-------- Text extract --------
Overview
In this section, we'll examine a simplified RAM-disk driver.
This driver introduces:
- the block protocol's query() and queue() ops
- Virtual Memory Address Regions (VMARs) and Virtual Memory Objects (VMOs)
The source is in //examples/drivers//ramdisk/demo-ramdisk.c
.
As with all drivers, the first thing to look at is how the driver initializes itself:
static zx_status_t ramdisk_driver_bind(void* ctx, zx_device_t* parent) {
zx_status_t status = ZX_OK;
// (1) create the device context block
ramdisk_device_t* ramdev = calloc(1, sizeof((*ramdev)));
if (ramdev == NULL) {
return ZX_ERR_NO_MEMORY;
}
// (2) create a VMO
status = zx_vmo_create(RAMDISK_SIZE, 0, &ramdev->vmo);
if (status != ZX_OK) {
goto cleanup;
}
// (3) map the VMO into our address space
status = zx_vmar_map(zx_vmar_root_self(), 0, ramdev->vmo, 0, RAMDISK_SIZE,
ZX_VM_FLAG_PERM_READ | ZX_VM_FLAG_PERM_WRITE, &ramdev->mapped_addr);
if (status != ZX_OK) {
goto cleanup;
}
// (4) add the device
device_add_args_t args = {
.version = DEVICE_ADD_ARGS_VERSION,
.name = "demo-ramdisk",
.ctx = ramdev,
.ops = &ramdisk_proto,
.proto_id = ZX_PROTOCOL_BLOCK_IMPL,
.proto_ops = &block_ops,
};
if ((status = device_add(parent, &args, &ramdev->zxdev)) != ZX_OK) {
ramdisk_release(ramdev);
}
return status;
// (5) clean up after ourselves
cleanup:
zx_handle_close(ramdev->vmo);
free(ramdev);
return status;
}
static zx_driver_ops_t ramdisk_driver_ops = {
.version = DRIVER_OPS_VERSION,
.bind = ramdisk_driver_bind,
};
ZIRCON_DRIVER_BEGIN(ramdisk, ramdisk_driver_ops, "zircon", "0.1", 1)
--------
▸ Short exercise A: According to the RAM-disk driver walkthrough, which two block protocol ops does the driver introduce?
▸ Short exercise B: Pick up the RAM-disk driver walkthrough after its final line and carry it forward.
-------- Extracted data --------
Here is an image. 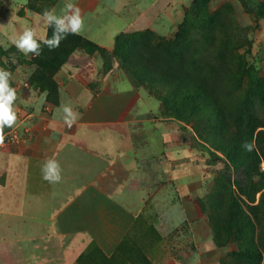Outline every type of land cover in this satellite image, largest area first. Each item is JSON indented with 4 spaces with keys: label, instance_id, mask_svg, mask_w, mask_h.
I'll list each match as a JSON object with an SVG mask.
<instances>
[{
    "label": "rangeland",
    "instance_id": "rangeland-1",
    "mask_svg": "<svg viewBox=\"0 0 264 264\" xmlns=\"http://www.w3.org/2000/svg\"><path fill=\"white\" fill-rule=\"evenodd\" d=\"M28 4L34 9L33 3ZM186 4H183L185 11L182 20L168 34H159L151 29L145 31L172 41L182 26H185L186 20H189V30L175 49L173 64L176 71L182 74L188 68L192 69L194 75L210 84L212 95L224 105L227 113L239 115L238 119L252 127L254 148L261 158L260 168L264 171V158L257 147L258 136L261 135L263 139L260 146L264 152V0H208L197 8L194 7V0L191 6L186 7ZM0 7L6 21L7 15L22 17L25 14V10L18 5L9 4L8 12ZM3 21L0 20V68L12 73L10 83L17 91L15 108L18 120L14 128L5 129L6 139L0 149L5 146L20 148L29 145L33 139L35 144L50 134V137L60 138L55 136L58 132L52 131L49 125L63 122L61 105L71 106L72 102L58 83L59 72L68 63L84 65L89 61L88 58L94 56L103 61V70L106 71V62L95 49L88 51L80 47L73 50L67 63L54 75L58 92L49 101L48 92L33 83L34 75L39 71L37 62L40 58L31 54L26 56L18 51L10 41L11 35L7 32L9 26ZM49 28L47 26V36ZM145 31L122 34H143ZM77 53L82 57L75 58ZM110 55L113 57V53ZM111 59L114 67L118 60ZM132 84L151 95V100L148 101L156 113L148 117L149 121L166 126L169 129L166 138L171 144H180L182 147L179 154L182 179L174 184L169 175L162 174L166 165L150 161L142 163L141 170L144 174L135 183L144 187L147 195L144 198L146 203L137 212L138 216L129 223L125 231L120 228V225L125 227L124 220L119 224L118 233L122 236H119L118 242L87 243L76 264H244L245 260L241 256H234L235 252L240 251L237 243L218 246L211 219L217 214V206L225 195V178H230L234 183L240 174L233 170L222 153L204 141L198 131V124L177 119L172 109L164 105L162 97H167L166 89ZM130 132L128 138L140 144L136 150L139 155L150 156L145 146V131L136 127ZM206 136H209L208 133ZM88 166L94 168L96 164L89 162ZM94 180V177H89L81 184L77 180L72 190L83 185L91 186ZM126 181L127 175L120 170L118 181L114 180V183L122 185ZM56 185L62 187L64 183L60 180ZM109 186L110 183L106 184L107 190ZM176 187L182 190L183 196L175 198ZM233 187L237 191L235 184ZM93 195L89 191L86 193L85 211L72 207L65 222L60 224L62 232L72 236L85 230L105 236L110 230L116 229L115 217L109 216L110 211L103 214L98 211ZM260 196L258 194L255 205L259 203ZM68 197L70 196H65L66 199ZM178 200H181L180 205L176 203ZM113 208V216L128 219L126 209L121 210L119 206L116 211V206ZM69 245L66 242L40 245L44 258L39 260V264H68L65 253ZM34 247L30 249L34 250L33 260L37 264ZM23 261L30 263L27 259ZM261 264H264V255Z\"/></svg>",
    "mask_w": 264,
    "mask_h": 264
},
{
    "label": "crops",
    "instance_id": "crops-1",
    "mask_svg": "<svg viewBox=\"0 0 264 264\" xmlns=\"http://www.w3.org/2000/svg\"><path fill=\"white\" fill-rule=\"evenodd\" d=\"M66 2L68 0H0V6L7 12L9 4L25 10L22 17L7 15V21L0 12V20L9 26L7 32L11 35V42L25 25L37 27L41 36L47 35V25L39 14L55 8L56 14L60 15ZM71 2L81 9L84 18L80 35L110 54L114 53L116 39L122 33L151 29L168 34L182 20L183 4L186 2V7L192 4V0ZM28 3H33L34 9ZM76 57L82 56L77 53ZM88 60L84 65L68 63L58 74V83L68 94L73 110L79 113L76 122L71 127L64 121L50 124L49 128L58 132L55 136L60 138L50 137V134L35 144L33 139L29 145L20 148L5 146L0 149V264H27L23 261L25 259L34 264V250L30 249L34 246L36 263L39 264L44 258L40 245L54 242L69 243L65 260L68 264H76L87 243L118 242L122 236L118 233L119 224L124 220L126 225H120V228L125 231L138 216L147 195L146 189L135 183L144 174L142 163L150 161L166 165L162 174L169 175L174 184L182 179L179 166L182 147L171 144L166 138L169 134L166 126L148 119L156 113L148 101L151 95L145 89L135 87L117 61L110 71H105L103 61L98 57ZM136 127L145 131L144 141L150 156H140L136 151L140 144L129 139L130 131ZM48 159L59 162L62 187L43 179L41 168ZM89 162L96 166H88ZM120 170L128 177L122 185L114 183V180L118 181ZM89 177L95 178L91 186L83 185L72 190L77 180L81 184ZM109 183L107 190L105 186ZM88 191L94 193L98 211L102 214L110 211L109 216L115 217L116 229L105 236L85 230L67 235L60 230V224L65 222L72 207L78 211L86 210ZM174 195L175 198L183 196L182 190L176 187ZM65 196L70 197L66 199ZM180 202L176 203L180 205ZM113 206L116 211L119 206L121 210L126 209L128 219L113 216Z\"/></svg>",
    "mask_w": 264,
    "mask_h": 264
},
{
    "label": "trees",
    "instance_id": "trees-1",
    "mask_svg": "<svg viewBox=\"0 0 264 264\" xmlns=\"http://www.w3.org/2000/svg\"><path fill=\"white\" fill-rule=\"evenodd\" d=\"M207 1L194 0V7H200ZM187 25H190L188 19L172 41L159 38L150 31L121 34L116 39L113 57L80 35H68L53 51L42 45L37 62L39 71L34 75L33 83L47 91L48 100L52 101L58 92L54 75L67 63L73 50L83 47L88 51L95 49L102 56L106 71L113 68L111 58H115L132 83H138L139 87L160 86L166 89L167 97H162L164 105L172 109L177 119L198 124L204 141L222 153L233 170L240 174L234 183L225 178V195L217 206V214L211 218L216 243L219 247L237 243L240 251L234 256H241L244 264H261L264 255V171L260 168L261 158L255 148L249 152L242 147L245 141L253 142L254 131L238 119L239 115L225 111L224 105L212 95L210 84L205 79L194 75L188 66L182 74L176 71L173 64L175 49L189 30ZM51 35L52 28H49L48 37ZM261 139L259 135L257 147L264 158ZM258 194L261 196L255 205Z\"/></svg>",
    "mask_w": 264,
    "mask_h": 264
},
{
    "label": "clouds",
    "instance_id": "clouds-1",
    "mask_svg": "<svg viewBox=\"0 0 264 264\" xmlns=\"http://www.w3.org/2000/svg\"><path fill=\"white\" fill-rule=\"evenodd\" d=\"M45 24L52 28V35L41 36L35 26L25 25L22 31L12 40L18 51L24 55L31 54L39 57L42 53V45L49 51L58 48L61 42L68 35H79L84 28V18L81 9L68 0L61 8V14L57 15L55 8L45 9L39 14ZM11 71L0 68V146H3L6 139L5 129H12L17 124L18 116L15 102L18 99L17 91L11 86ZM64 122L71 127L79 118V113L75 112L70 105H61ZM242 147L246 151H252L254 142L245 141ZM42 177L49 183H59L61 180V167L58 161L48 159L41 168Z\"/></svg>",
    "mask_w": 264,
    "mask_h": 264
}]
</instances>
--------
▸ Expected output A: The query() and queue() ops.

▸ Expected output B:
BI_MATCH_IF(EQ, BIND_PROTOCOL, ZX_PROTOCOL_MISC_PARENT),
ZIRCON_DRIVER_END(ramdisk)
At the bottom, you can see that this driver binds to a ZX_PROTOCOL_MISC_PARENT
type of
protocol, and provides ramdisk_driver_ops
as the list of operations supported.
This is no different than any of the other drivers we've seen so far.
The binding function, ramdisk_driver_bind(), does the following:
- Allocates the device context block.
- Creates a VMO.
The VMO
is a kernel object that represents a chunk of memory.
In this simplified RAM-disk driver, we're creating a
VMO that's
RAMDISK_SIZE
bytes long. This chunk of memory is the RAM-disk — that's where the data is stored. The VMO creation call, zx_vmo_create(), returns the VMO handle through its third argument, which is a member in our context block. - Maps the VMO into our address space with
zx_vmar_map().
This function returns a pointer to a
VMAR
that points to the entire
VMO (because
we specified
RAMDISK_SIZE
as the mapping size argument) and gives us read and write access (because of theZX_VM_FLAG_PERM_*
flags). The pointer is stored in our context block'smapped_addr
member. - Adds our device with device_add(),
just like all the examples we've seen above.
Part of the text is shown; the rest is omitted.